On Monday 29 July 2013, Ludwig Nussel wrote:
Freek de Kruijf wrote:
Op vrijdag 26 juli 2013 09:09:02 schreef Ludwig Nussel:
I'm currently working on that for 13.1¹. Applications are expected to call SSL_CTX_set_default_verify_paths() resp gnutls_x509_trust_list_add_system_trust() to make them use the system certificate store. No package should hardcode /etc/ssl/certs or any bundle file anymore. NSS applications like Firefox need no change. Just install p11-kit-nss-trust instead of mozilla-nss-certs.
Postfix used to have in main.cf two parameters with CApath in it to point to these certs. Now these parameters do not have a value. Should these parameters be replaced by new parameters to indicate the use of the above routine in Postfix?

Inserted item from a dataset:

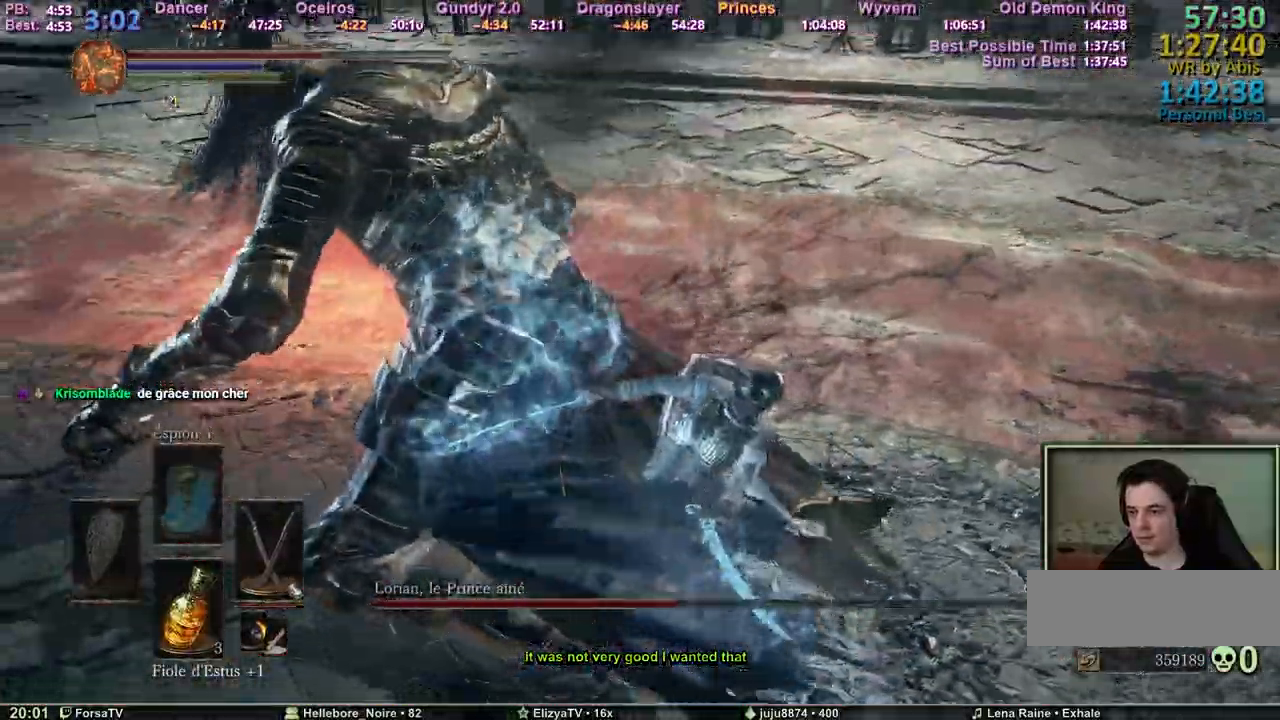
{"keys": ["d", "z"], "mouse": [], "events": []}
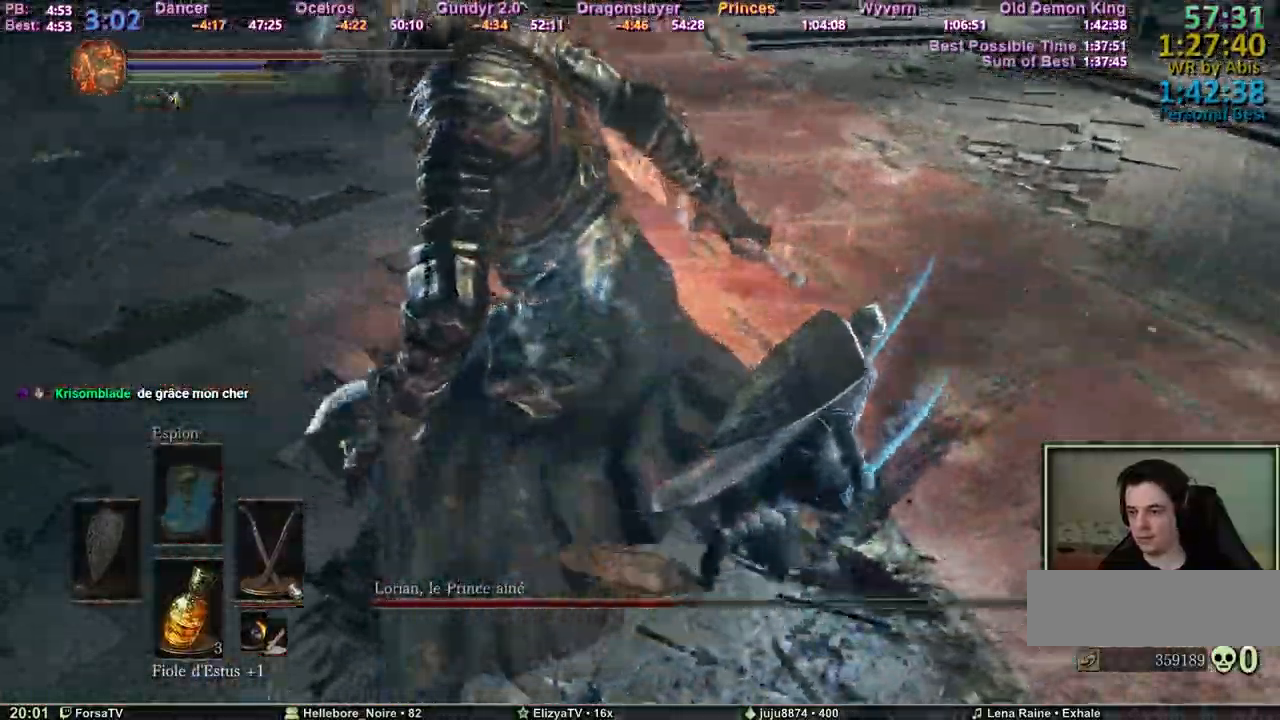
{"keys": ["d", "z"], "mouse": [], "events": []}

I'm not into Postfix so no idea how to configure it. I suppose Postfix has a dual role though. When sending mail it acts as client and when receiving mail it acts as server. In the client role it makes sense to have it call SSL_CTX_set_default_verify_paths() so it can authenticate smpts servers in the internet. As server however the CA path usually has a different meaning. It's likely used to restrict what CAs are allowed to authenticate client certificates iow who is allowed to send mail via your server. In that case you may want to only allow e.g. one single custom CA. So unless the server allows you to specify the DNs of permitted CAs you better not use SSL_CTX_set_default_verify_paths() resp /etc/ssl/certs ie provide no default for a CA path in the package.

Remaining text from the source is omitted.